* _Texto del documento_:
————————

Librepensadores

Vox, las raíces del mal

Eduardo Luis Junquera Cubiles

Históricamente, el proyecto más importante de las democracias de todo el planeta debería haber consistido en que la derecha hiciera suyos los valores clásicos surgidos tras la Revolución Francesa que fueron adoptados por los partidos de izquierdas desde el final del siglo XIX: solidaridad, tolerancia, diálogo, multilateralidad, libertad, respeto por las minorías, igualdad plena de derechos entre todos los seres humanos, igualdad social, etcétera. Durante un tiempo, tal vez desde comienzos de los años noventa, pareció que la derecha mundial se modernizaba y asumía como propios estos ideales. Todo fue un espejismo. En un análisis más cercano a la realidad, podemos comprobar que en realidad es la izquierda la que ha asumido los postulados económicos brutales y despiadados de la derecha, abrazando la ideología neoliberal, que es el origen de la desigualdad a nivel mundial. El proceso se ha producido de forma gradual y de manera escalonada: primero en la Alemania de Eric Ollenhauer a finales de los años cincuenta del pasado siglo XX, posteriormente en la Francia de Mitterrand a finales de los setenta, y en la España de González a comienzos de los años ochenta. En todos estos países ha disminuido el tamaño del Estado en favor de un crecimiento del papel que las grandes empresas juegan en la economía. De forma paralela, el poder político, hermanado con el poder económico, ha legislado en favor de las grandes multinacionales. Estos dos aspectos, junto a la apropiación del discurso intelectual, son la clave para entender el triunfo del neoliberalismo.

En lugares como América Latina no ha sido necesario reducir el tamaño de los Estados porque estos carecían de la pujanza y el protagonismo que sí poseían en Europa. En nuestro continente, fue imprescindible repetir una y otra vez a través de medios cercanos a la órbita neoliberal mensajes que proclamaban que era imposible un sector público eficiente. Si el Estado es inherentemente ineficaz solo la empresa privada puede gestionar lo que antes era público y proporcionar los servicios, ya convertidos en privilegios, que antes eran derechos garantizados para los ciudadanos por su sola condición como tales. Naturalmente, la prestación de servicios se hace previo pago de estos. “Lo privado funciona mejor que lo público”, nos repitieron una y otra vez, pese a que la realidad desmiente este axioma neoliberal.

————————

* _Datos listados_:
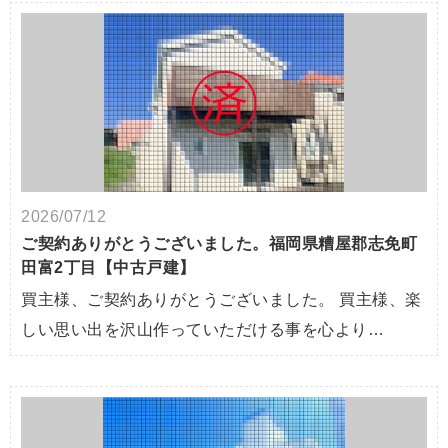
2026/07/12
ご契約ありがとうございました。福岡県糟屋郡志免町
田富2丁目【中古戸建】
買主様、ご契約ありがとうございました。 買主様、楽
しい思い出を沢山作っていただける事を心より…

————————

* _Tareas requeridas_:
1. Transcribe del artículo sobre Vox el fragmento que comienza en "En lugares como" y termina en "este axioma neoliberal.".
2. Traduce al inglés esta oración del artículo sobre Vox: "Durante un tiempo, tal vez desde comienzos de los años noventa, pareció que la derecha mundial se modernizaba y asumía como propios estos ideales."
3. Según el artículo sobre Vox, ¿por qué no fue necesario reducir el tamaño de los Estados en América Latina?

* _Resultados por tarea_:
1.
En lugares como América Latina no ha sido necesario reducir el tamaño de los Estados porque estos carecían de la pujanza y el protagonismo que sí poseían en Europa. En nuestro continente, fue imprescindible repetir una y otra vez a través de medios cercanos a la órbita neoliberal mensajes que proclamaban que era imposible un sector público eficiente. Si el Estado es inherentemente ineficaz solo la empresa privada puede gestionar lo que antes era público y proporcionar los servicios, ya convertidos en privilegios, que antes eran derechos garantizados para los ciudadanos por su sola condición como tales. Naturalmente, la prestación de servicios se hace previo pago de estos. “Lo privado funciona mejor que lo público”, nos repitieron una y otra vez, pese a que la realidad desmiente este axioma neoliberal.

2. For a time, perhaps since the early nineties, it seemed that the right worldwide was modernizing and taking on these ideals as its own.

3. Porque esos Estados carecían de la pujanza y el protagonismo que sí poseían en Europa.